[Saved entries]
§ §

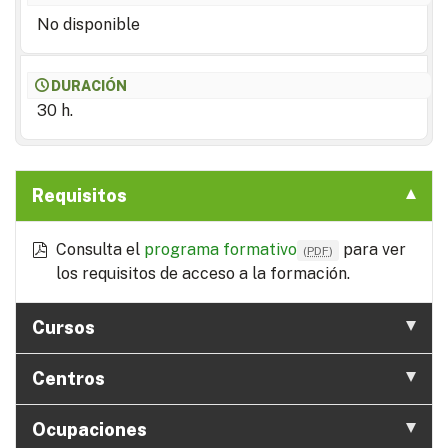
No disponible
DURACIÓN
30 h.
Requisitos
Consulta el
programa formativo
para ver
(
PDF
)
los requisitos de acceso a la formación.
Cursos
Centros
Ocupaciones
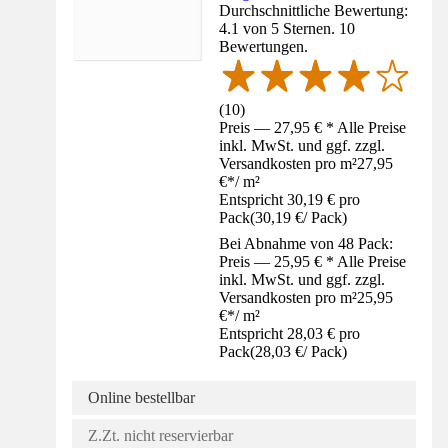
Durchschnittliche Bewertung:
4.1 von 5 Sternen. 10
Bewertungen.
(
10
)
Preis — 27,95 € * Alle Preise
inkl. MwSt. und ggf. zzgl.
Versandkosten pro m²
27,95
€
*
/
m²
Entspricht 30,19 € pro
Pack
(
30,19 €
/
Pack
)
Bei Abnahme von 48 Pack:
Preis — 25,95 € * Alle Preise
inkl. MwSt. und ggf. zzgl.
Versandkosten pro m²
25,95
€
*
/
m²
Entspricht 28,03 € pro
Pack
(
28,03 €
/
Pack
)
Online bestellbar
Z.Zt. nicht reservierbar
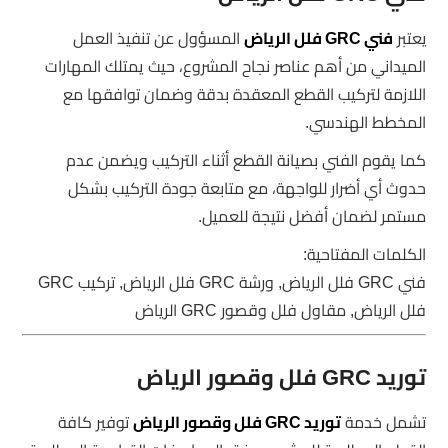
يعتبر
فني GRC فلل الرياض
المسؤول عن تنفيذ العمل
الميداني من أهم عناصر نجاح المشروع، حيث يمتلك المهارات
اللازمة لتركيب القطع المعقدة بدقة وضمان توافقها مع
المخطط الهندسي.
كما يقوم الفني بصيانة القطع أثناء التركيب ويضمن عدم
حدوث أي أضرار للواجهة، مع متابعة جودة التركيب بشكل
مستمر لضمان أفضل نتيجة للعميل.
الكلمات المفتاحية:
فني GRC فلل الرياض, ورشة GRC فلل الرياض, تركيب GRC
فلل الرياض, مقاول فلل وقصور GRC الرياض
توريد GRC فلل وقصور الرياض
تشمل خدمة
توريد GRC فلل وقصور الرياض
توفير كافة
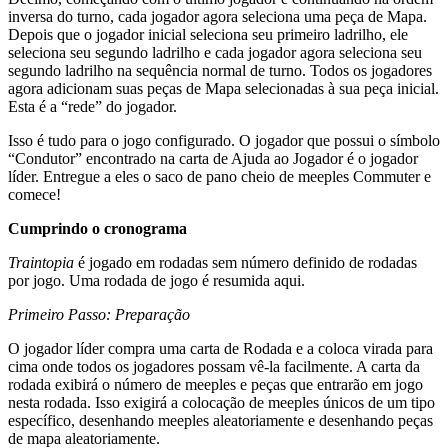
inversa do turno, cada jogador agora seleciona uma peça de Mapa.
Depois que o jogador inicial seleciona seu primeiro ladrilho, ele
seleciona seu segundo ladrilho e cada jogador agora seleciona seu
segundo ladrilho na sequência normal de turno. Todos os jogadores
agora adicionam suas peças de Mapa selecionadas à sua peça inicial.
Esta é a “rede” do jogador.
Isso é tudo para o jogo configurado. O jogador que possui o símbolo
“Condutor” encontrado na carta de Ajuda ao Jogador é o jogador
líder. Entregue a eles o saco de pano cheio de meeples Commuter e
comece!
Cumprindo o cronograma
Traintopia
é jogado em rodadas sem número definido de rodadas
por jogo. Uma rodada de jogo é resumida aqui.
Primeiro Passo: Preparação
O jogador líder compra uma carta de Rodada e a coloca virada para
cima onde todos os jogadores possam vê-la facilmente. A carta da
rodada exibirá o número de meeples e peças que entrarão em jogo
nesta rodada. Isso exigirá a colocação de meeples únicos de um tipo
específico, desenhando meeples aleatoriamente e desenhando peças
de mapa aleatoriamente.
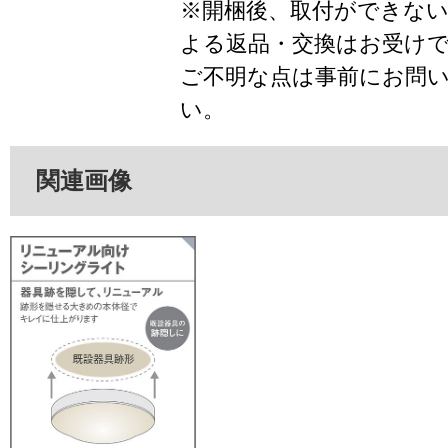
※開梱後、取付ができな
よる返品・交換はお受け
ご不明な点は事前にお問
い。
関連画像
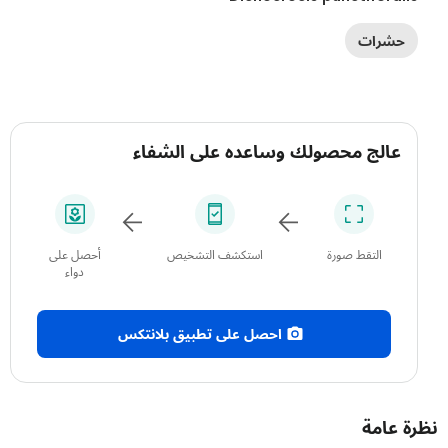
حشرات
عالج محصولك وساعده على الشفاء
التقط صورة
استكشف التشخيص
أحصل على
دواء
احصل على تطبيق بلانتكس
 عامة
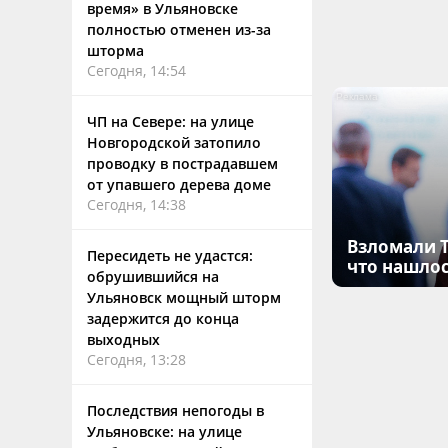
время» в Ульяновске
полностью отменен из-за
шторма
Сегодня, 14:54
ЧП на Севере: на улице
Новгородской затопило
проводку в пострадавшем
от упавшего дерева доме
Сегодня, 14:38
Взломали T
Пересидеть не удастся:
что нашлос
обрушившийся на
Ульяновск мощный шторм
задержится до конца
выходных
Сегодня, 13:28
Последствия непогоды в
Ульяновске: на улице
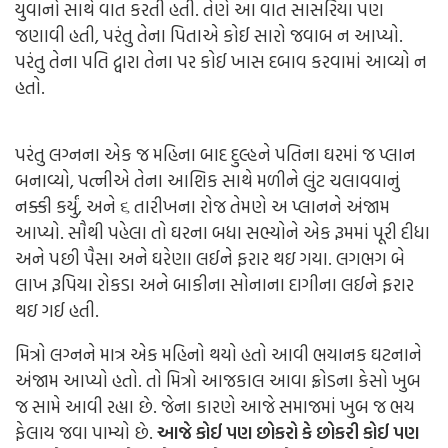
યુવાનો સાથે વાત કરતી હતી. તેણે આ વાત સાસરિયા પણ
જણાવી હતી, પરંતુ તેના પિતાએ કોઈ સારો જવાબ ન આપ્યો.
પરંતુ તેના પતિ દ્વારા તેના પર કોઈ ખાસ દબાવ કરવામાં આવ્યો ન
હતો.
પરંતુ લગ્નના એક જ મહિના બાદ દુલ્હને પતિના ઘરમાં જ પ્લાન
બનાવ્યો, પત્નીએ તેના આશિક સાથે મળીને લુંટ ચલાવવાનું
નક્કી કર્યું, અને ૬ તારીખના રોજ તેમણે અ પ્લાનને અંજામ
આપ્યો. સૌથી પહેલા તો ઘરના બધા સભ્યોને એક રૂમમાં પૂરી દીધા
અને પછી પૈસા અને ઘરેણા લઈને ફરાર થઇ ગયા. લગભગ બે
લાખ રૂપિયા રોકડા અને બાકીના સોનાના દાગીના લઈને ફરાર
થઇ ગઈ હતી.
મિત્રો લગ્નને માત્ર એક મહિનો થયો હતો આવી ભયાનક ઘટનાને
અંજામ આપ્યો હતો. તો મિત્રો આજકાલ આવા ફ્રોડના કેસો ખુબ
જ સામે આવી રહ્યા છે. જેના કારણે આજે સમાજમાં ખુબ જ ભય
ફેલાય જવા પામ્યો છે.
આજે કોઈ પણ છોકરો કે છોકરી કોઈ પણ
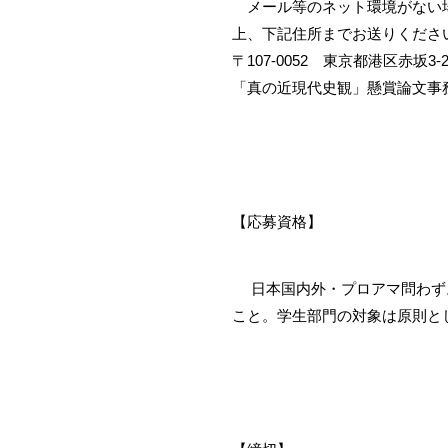
メール等のネット環境がない場
上、下記住所までお送りくださ
〒107-0052 東京都港区赤坂3
「真の近現代史観」懸賞論文
【応募資格】
日本国内外・プロアマ問わず。
こと。学生部門の対象は原則と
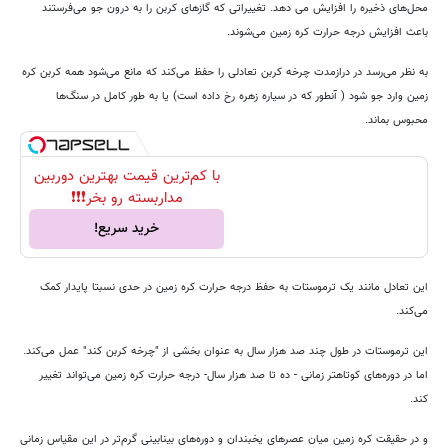
محل‌های ذخیره را افزایش می دهد. تغییراتی که گازهای کربن را به درون جو می‌فرستند
باعث افزایش درجه حرارت کره زمین می‌شوند.
به نظر می‌رسد در درازمدت چرخه کربن تعادلی را حفظ می‌کند که مانع می‌شود همه کربن کره
زمین وارد جو شود ( آنطور که در سیاره زهره رخ داده است) یا به طور کامل در سنگ‌ها
محبوس بماند.
با کم‌ترین قیمت بهترین دوربین
مداربسته رو بخر❗❗❗
خرید سریع!
این تعادل مانند یک ترموستات به حفظ درجه حرارت کره زمین در حدی نسبتا پایدار کمک
می‌کند.
این ترموستات در طول چند صد هزار سال به عنوان بخشی از "چرخه کربن کند" عمل می‌کند.
اما در دوره‌های کوتاهتر زمانی - ده تا صد هزار سال- درجه حرارت کره زمین می‌تواند تغییر
کند.
و در حقیقت کره زمین میان عصرهای یخبندان و دوره‌های بینابینی گرم‌تر در این مقیاس زمانی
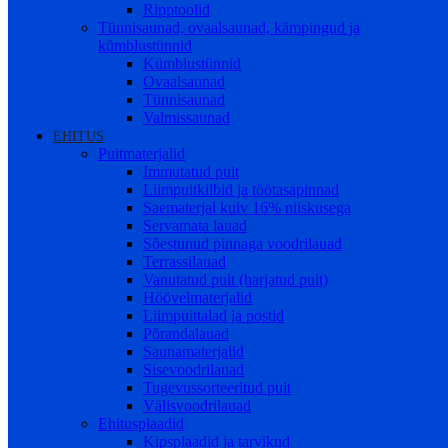
Ripptoolid
Tünnisaunad, ovaalsaunad, kämpingud ja
kümblustünnid
Kümblustünnid
Ovaalsaunad
Tünnisaunad
Valmissaunad
EHITUS
Puitmaterjalid
Immutatud puit
Liimpuitkilbid ja töötasapinnad
Saematerjal kuiv 16% niiskusega
Servamata lauad
Sõestunud pinnaga voodrilauad
Terrassilauad
Vanutatud puit (harjatud puit)
Höövelmaterjalid
Liimpuittalad ja postid
Põrandalauad
Saunamaterjalid
Sisevoodrilauad
Tugevussorteeritud puit
Välisvoodrilauad
Ehitusplaadid
Kipsplaadid ja tarvikud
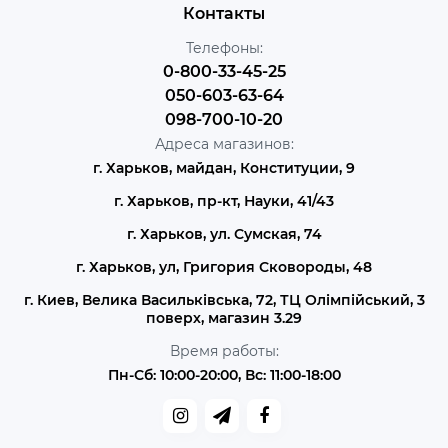
Контакты
Телефоны:
0-800-33-45-25
050-603-63-64
098-700-10-20
Адреса магазинов:
г. Харьков, майдан, Конституции, 9
г. Харьков, пр-кт, Науки, 41/43
г. Харьков, ул. Сумская, 74
г. Харьков, ул, Григория Сковороды, 48
г. Киев, Велика Васильківська, 72, ТЦ Олімпійський, 3
поверх, магазин 3.29
Время работы:
Пн-Сб: 10:00-20:00, Вс: 11:00-18:00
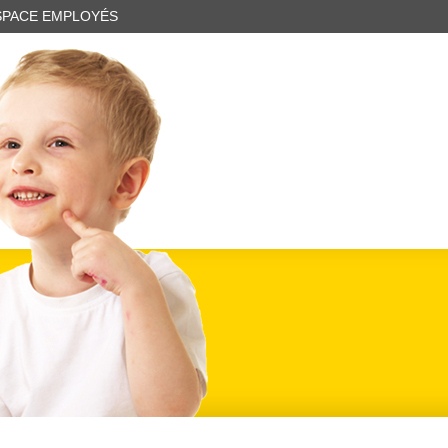
SPACE EMPLOYÉS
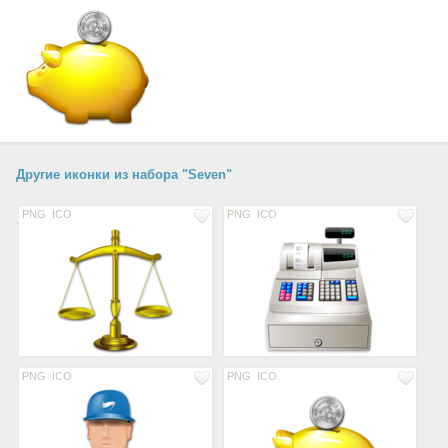
Другие иконки из набора "Seven"
PNG
ICO
PNG
ICO
PNG
ICO
PNG
ICO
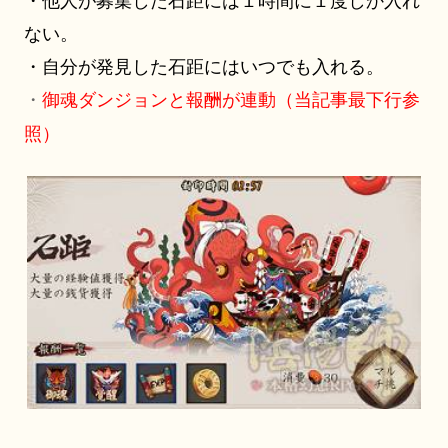
・他人が募集した石距には１時間に１度しか入れ
ない。
・自分が発見した石距にはいつでも入れる。
・
御魂ダンジョンと報酬が連動（当記事最下行参
照）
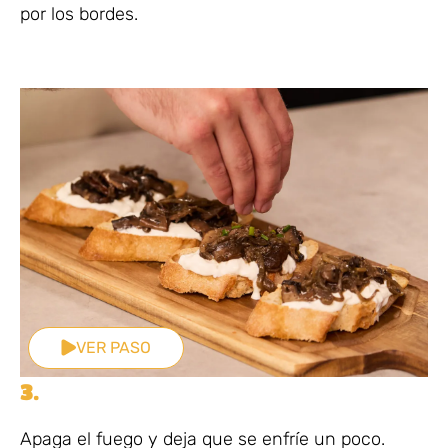
por los bordes.
VER PASO
3.
Apaga el fuego y deja que se enfríe un poco.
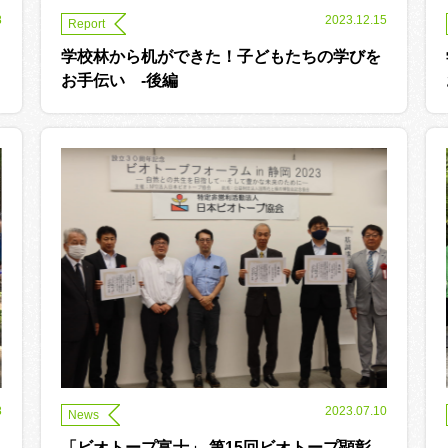
8
2023.12.15
Report
学校林から机ができた！子どもたちの学びを
お手伝い -後編
8
2023.07.10
News
「ビオトープ富士」 第15回ビオトープ顕彰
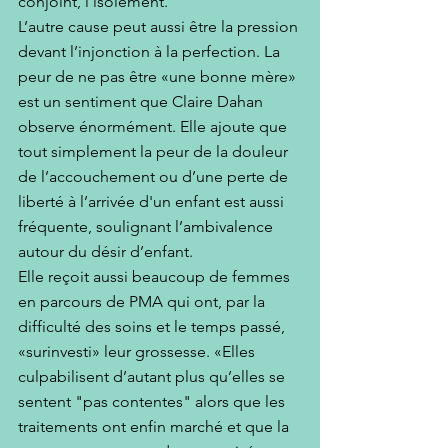
conjoint, l’isolement.
L’autre cause peut aussi être la pression 
devant l’injonction à la perfection. La 
peur de ne pas être «une bonne mère» 
est un sentiment que Claire Dahan 
observe énormément. Elle ajoute que 
tout simplement la peur de la douleur 
de l’accouchement ou d’une perte de 
liberté à l’arrivée d'un enfant est aussi 
fréquente, soulignant l’ambivalence 
autour du désir d’enfant. 
Elle reçoit aussi beaucoup de femmes 
en parcours de PMA qui ont, par la 
difficulté des soins et le temps passé, 
«surinvesti» leur grossesse. «Elles 
culpabilisent d’autant plus qu’elles se 
sentent "pas contentes" alors que les 
traitements ont enfin marché et que la 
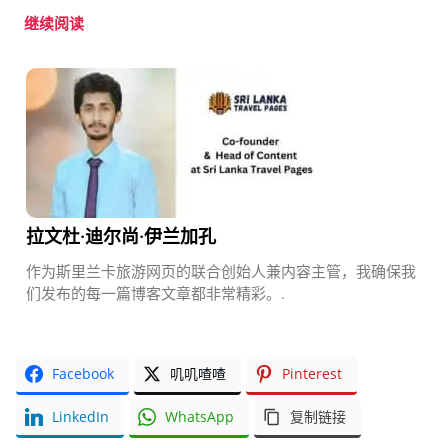
继续阅读
拉文杜·迪尔尚·伊兰加孔
作为斯里兰卡旅游网页的联合创始人兼内容主管，我确保我
们发布的每一篇博客文章都非常精彩。.
Facebook
叽叽喳喳
Pinterest
LinkedIn
WhatsApp
复制链接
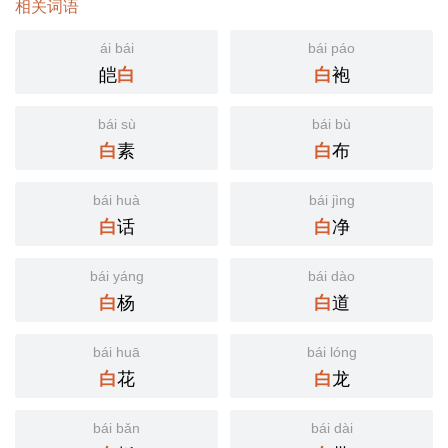
相关词语
ái bái
bái páo
皑
袍
白
白
bái sù
bái bù
素
布
白
白
bái huà
bái jìng
话
净
白
白
bái yáng
bái dào
杨
道
白
白
bái huā
bái lóng
花
龙
白
白
bái bǎn
bái dài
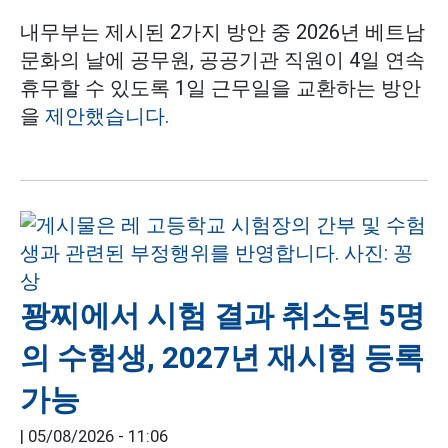
내무부는 제시된 2가지 방안 중 2026년 베트남
문화의 날에 공무원, 공공기관 직원이 4일 연속
휴무할 수 있도록 1일 근무일을 교환하는 방안
을
제안했습니다.
꽝찌에서 시험 결과 취소된 5명
의 수험생, 2027년 재시험 등록
가능
|
05/08/2026 - 11:06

§ §

■ **TASK REQUIREMENTS**: Set down the records above exactly as written, beginning with the first line and ending with the line that contains "Depois que o", and do not include pictures.

■ **WRITTEN REPLY**:
No disponible
DURACIÓN
30 h.
Requisitos
Consulta el
programa formativo
para ver
(
PDF
)
los requisitos de acceso a la formación.
Cursos
Centros
Ocupaciones
Durchschnittliche Bewertung:
4.1 von 5 Sternen. 10
Bewertungen.
(
10
)
Preis — 27,95 € * Alle Preise
inkl. MwSt. und ggf. zzgl.
Versandkosten pro m²
27,95
€
*
/
m²
Entspricht 30,19 € pro
Pack
(
30,19 €
/
Pack
)
Bei Abnahme von 48 Pack:
Preis — 25,95 € * Alle Preise
inkl. MwSt. und ggf. zzgl.
Versandkosten pro m²
25,95
€
*
/
m²
Entspricht 28,03 € pro
Pack
(
28,03 €
/
Pack
)
Online bestellbar
Z.Zt. nicht reservierbar
يعتبر
فني GRC فلل الرياض
المسؤول عن تنفيذ العمل
الميداني من أهم عناصر نجاح المشروع، حيث يمتلك المهارات
اللازمة لتركيب القطع المعقدة بدقة وضمان توافقها مع
المخطط الهندسي.
كما يقوم الفني بصيانة القطع أثناء التركيب ويضمن عدم
حدوث أي أضرار للواجهة، مع متابعة جودة التركيب بشكل
مستمر لضمان أفضل نتيجة للعميل.
الكلمات المفتاحية:
فني GRC فلل الرياض, ورشة GRC فلل الرياض, تركيب GRC
فلل الرياض, مقاول فلل وقصور GRC الرياض
توريد GRC فلل وقصور الرياض
تشمل خدمة
توريد GRC فلل وقصور الرياض
توفير كافة
inversa do turno, cada jogador agora seleciona uma peça de Mapa.
Depois que o jogador inicial seleciona seu primeiro ladrilho, ele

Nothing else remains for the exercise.